- Interactive map of Munya
- Munya Location in Nigeria
- Coordinates: 9°47′N 7°02′E﻿ / ﻿9.783°N 7.033°E
- Country: Nigeria
- State: Niger State
- Headquarter: Sarkin Pawa

Government
- • Local Government Chairman and the Head of the Local Government Council: Aminu Abdulhamid Najume

Area
- • Total: 2,176 km^{2} (840 sq mi)

Population (2006 census)
- • Total: 103,651
- • Density: 47.63/km^{2} (123.4/sq mi)
- Time zone: UTC+1 (WAT)
- 3-digit postal code prefix: 921
- ISO 3166 code: NG.NI.MU

= Munya, Nigeria =

Munya is a Local Government Area in Niger State, Nigeria. Its headquarters are in the town of Sarkin Pawa in the north of the area near Kaduna State at.

It has an area of 2,176 km^{2} and a population of 103,651 at the 2006 census.

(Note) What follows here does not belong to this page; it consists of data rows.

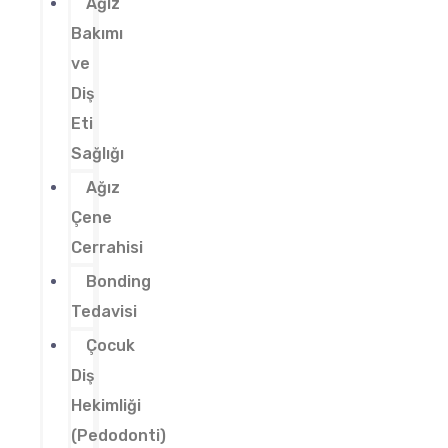
Ağız
Bakımı
ve
Diş
Eti
Sağlığı
Ağız
Çene
Cerrahisi
Bonding
Tedavisi
Çocuk
Diş
Hekimliği
(Pedodonti)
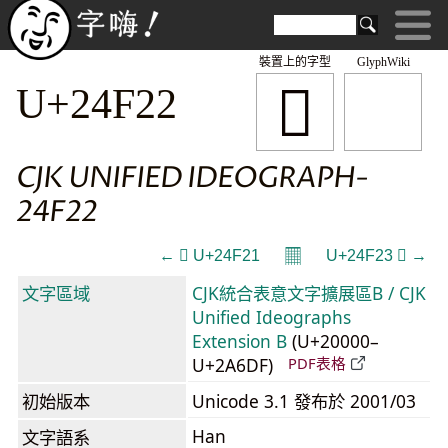
裝置上的字型
GlyphWiki
𤼢
U+24F22
CJK UNIFIED IDEOGRAPH-
24F22
𝄜
← 𤼡 U+24F21
U+24F23 𤼣 →
文字區域
CJK統合表意文字擴展區B / CJK
Unified Ideographs
Extension B
(U+20000–
U+2A6DF)
PDF表格
初始版本
Unicode 3.1 發布於 2001/03
Han
文字語系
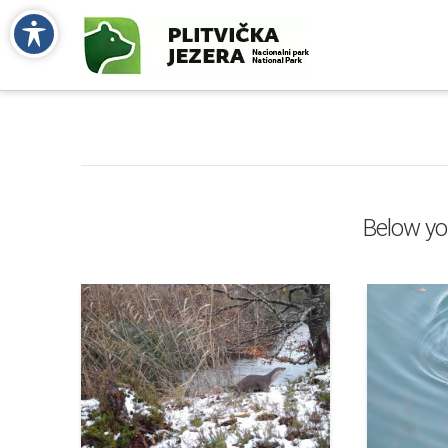
Below you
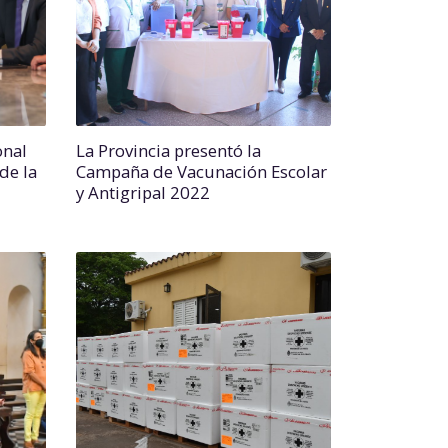
onal
La Provincia presentó la
de la
Campaña de Vacunación Escolar
y Antigripal 2022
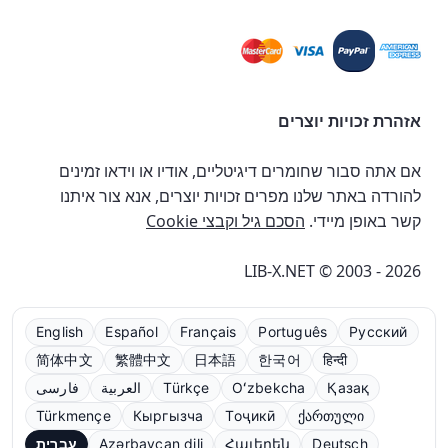
אזהרת זכויות יוצרים
אם אתה סבור שחומרים דיגיטליים, אודיו או וידאו זמינים
להורדה באתר שלנו מפרים זכויות יוצרים, אנא צור איתנו
קשר באופן מיידי.
הסכם גיל וקבצי Cookie
LIB-X.NET © 2003 - 2026
English
Español
Français
Português
Русский
简体中文
繁體中文
日本語
한국어
हिन्दी
Қазақ
Oʻzbekcha
Türkçe
العربية
فارسی
Türkmençe
Кыргызча
Тоҷикӣ
ქართული
Deutsch
Հայերեն
Azərbaycan dili
עברית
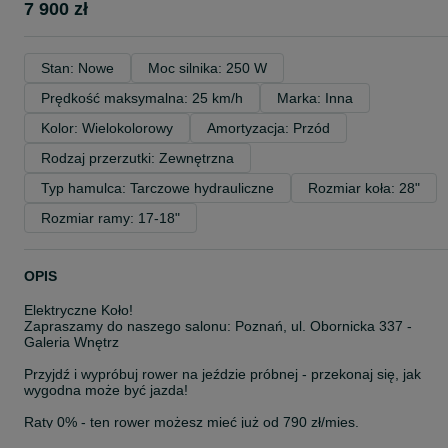
7 900 zł
Stan: Nowe
Moc silnika: 250 W
Prędkość maksymalna: 25 km/h
Marka: Inna
Kolor: Wielokolorowy
Amortyzacja: Przód
Rodzaj przerzutki: Zewnętrzna
Typ hamulca: Tarczowe hydrauliczne
Rozmiar koła: 28"
Rozmiar ramy: 17-18"
OPIS
Elektryczne Koło!
Zapraszamy do naszego salonu: Poznań, ul. Obornicka 337 -
Galeria Wnętrz
Przyjdź i wypróbuj rower na jeździe próbnej - przekonaj się, jak
wygodna może być jazda!
Raty 0% - ten rower możesz mieć już od 790 zł/mies.
Dostępne od ręki - odbierz swój rower bez czekania!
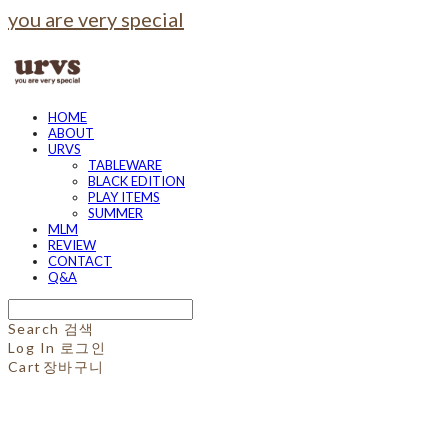
you are very special
HOME
ABOUT
URVS
TABLEWARE
BLACK EDITION
PLAY ITEMS
SUMMER
MLM
REVIEW
CONTACT
Q&A
Search
검색
Log In
로그인
Cart
장바구니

The postal code of the area is 921.

It is located in the eastern region of the state. Its main inhabitants are the Gbari people with farming as their main occupation.

==Climate/Geography==
The River Kaduna flows through the 2,176 square kilometres or 840 square miles that make up Munya LGA's territory. The two main seasons in the region are the dry and the rainy ones, with the LGA's average temperature being 30 degrees Celsius or 86 degrees Fahrenheit.

==Guni==
Munya is made up of eight political wards with Guni ward as the largest and strongest of all. Guni as its popularly called, is the back bone of the whole state at large with most of the missionary schools in the state capital were relocated from Guni. in the local government level, Guni is the town with the most elite people to include the Magaji's family which over the years have contributed to the development and creation of the local government and partly the state at large.

==2021 raid==
On 17 November 2021, a gang of 80 armed bandits raided a village in Munya, killing 2 people and kidnapping 66 more, including the two wives of a local politician, and the mayor's two children. The attack was part of a broader campaign by bandits in the region.